Using the data below, reproduce exactly the lines from the line with "realizados dois ensaios. No p" to the line with "senada, akan memberikan", both included; pictures must be dropped.

[Dataset entries]
++++
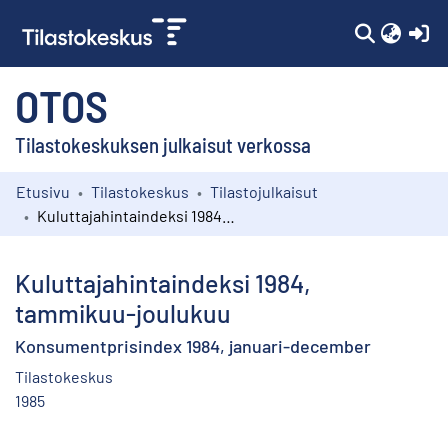
(c
OTOS
Tilastokeskuksen julkaisut verkossa
Etusivu
Tilastokeskus
Tilastojulkaisut
Kokoelmat
Kuluttajahintaindeksi 1984, tammikuu-joulukuu
Selaa
Kuluttajahintaindeksi 1984,
tammikuu-joulukuu
Konsumentprisindex 1984, januari-december
Tilastokeskus
1985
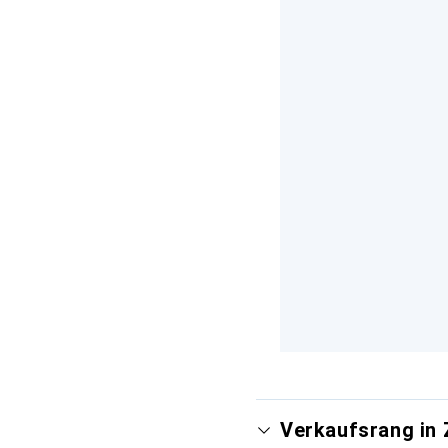
Verkaufsrang in 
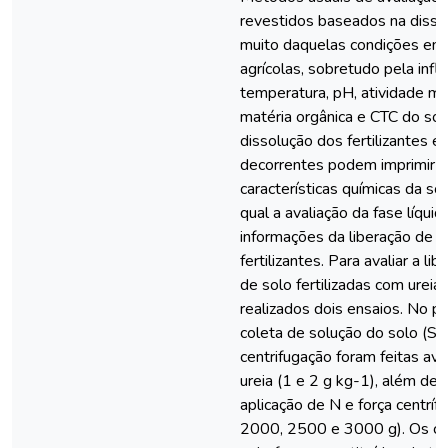
revestidos baseados na disso
muito daquelas condições enc
agrícolas, sobretudo pela infl
temperatura, pH, atividade mic
matéria orgânica e CTC do so
dissolução dos fertilizantes e
decorrentes podem imprimir 
características químicas da so
qual a avaliação da fase líqui
informações da liberação de n
fertilizantes. Para avaliar a 
de solo fertilizadas com ureia
realizados dois ensaios. No p
coleta de solução do solo (S
centrifugação foram feitas av
ureia (1 e 2 g kg-1), além d
aplicação de N e força centríf
2000, 2500 e 3000 g). Os co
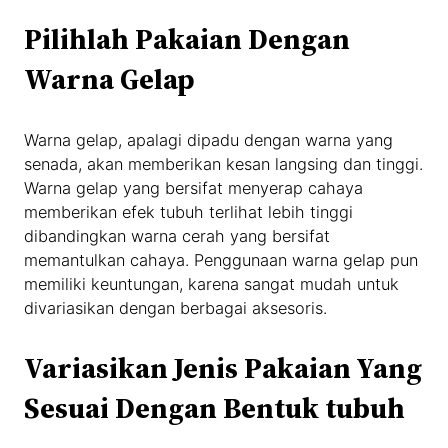
Pilihlah Pakaian Dengan
Warna Gelap
Warna gelap, apalagi dipadu dengan warna yang
senada, akan memberikan kesan langsing dan tinggi.
Warna gelap yang bersifat menyerap cahaya
memberikan efek tubuh terlihat lebih tinggi
dibandingkan warna cerah yang bersifat
memantulkan cahaya. Penggunaan warna gelap pun
memiliki keuntungan, karena sangat mudah untuk
divariasikan dengan berbagai aksesoris.
Variasikan Jenis Pakaian Yang
Sesuai Dengan Bentuk tubuh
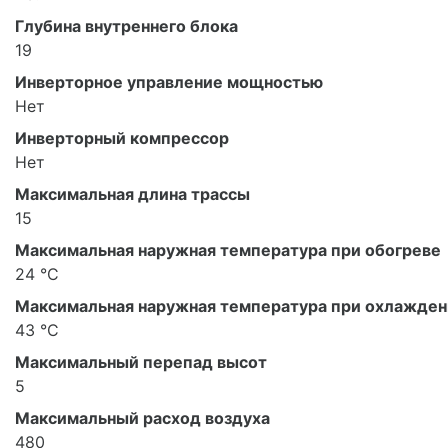
Глубина внутреннего блока
19
Инверторное управление мощностью
Нет
Инверторный компрессор
Нет
Максимальная длина трассы
15
Максимальная наружная температура при обогреве
24 °С
Максимальная наружная температура при охлажде
43 °С
Максимальный перепад высот
5
Максимальный расход воздуха
480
++++
Solution below -
realizados dois ensaios. No p
coleta de solução do solo (S
centrifugação foram feitas av
ureia (1 e 2 g kg-1), além d
aplicação de N e força centríf
2000, 2500 e 3000 g). Os co
Pilihlah Pakaian Dengan
Warna Gelap
Warna gelap, apalagi dipadu dengan warna yang
senada, akan memberikan kesan langsing dan tinggi.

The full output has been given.